サブゼミA班 『精神と自然』グレゴリー・ベイトソン前編

5/8水曜日、今年度最初のサブゼミがありました。

1週目,2週目は

A班:内的ダイナミクス

課題図書:Gregory Bateson,Mind and Nature(G・ベイトソン/佐藤良明訳『精神と自然:生きた世界の認識論』新思索社)

発表者:野口,吉野,神崎,平場

です。

1回目は『精神と自然』の前半、1~4章の内容について発表しました。

 

1章のイントロダクションではベイトソンの基本的な考え方から、本書を読むにあたって必要となる考え方が、いくつかの例を使って繰り返し主張しれています。

ベイトソンの主張、それは物事は断片的に見るのではなく“つながり”を考えなくてはならないということでした。

 

2,3章ではベイトソンの論理を理解するうえで前提となる25の事柄について説明されています。特に3章ではそのなかでも2つの事柄が重なったときに新たなものが見えてくるものについて取り上げられています。
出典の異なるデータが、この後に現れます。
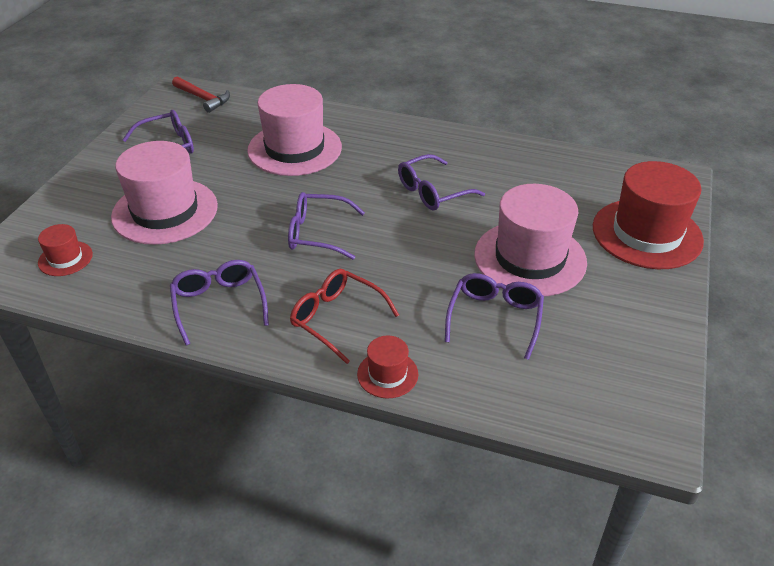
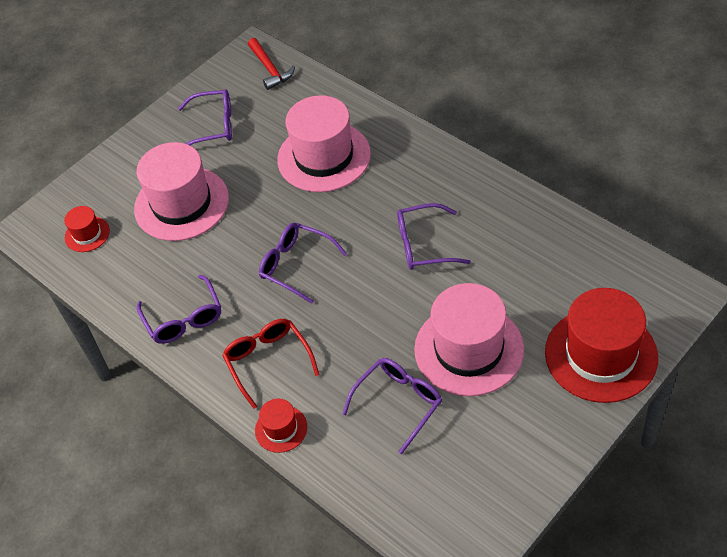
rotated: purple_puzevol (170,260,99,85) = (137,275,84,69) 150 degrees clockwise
言われてみれば確かにそうだと思う内容なのですが、それを改めて認識論したときに毎回新鮮な驚きがありました。

「無から有は生じない(ただしコンテクストに当てはめれば無もメッセージを持ちうる)」「差異が生まれるには少なくとも何か二つがいる。その二つの差異の知らせを情報と呼ぶ」などなど…

 

4章では精神過程を見分ける基準として、何をもって精神とするかについて述べられています。

「精神とは相互作用するパーツ(構成要素)の集まりである」「精神の各部分間の相互作用の引き金は、差異によってのみひかれる」「精神過程は再帰的な(あるいはそれ以上に複雑な)決定の連鎖を必要とする」などなど…

 

難しい内容でしたが、発表のために内容を整理してまとめたり、班のなかで議論をするうちに理解が深まっていきました。

発表のときにも質問に答えたり、議論をしていくうちに新たな発見があったりして、とても充実したものでした。

また、それと同時に本書の内容で本当に重要なことは何なのか、それをみんなに理解してもらうために必要な議論は何なのかを判断したり、逆に混乱を招く議論や今必要のない議論を見分ける力が決定的に足りないことを痛感しました。

 

来週は本の後半の内容について発表することになりますが、より深い、内容の濃い議論ができるように準備していきたいと思います。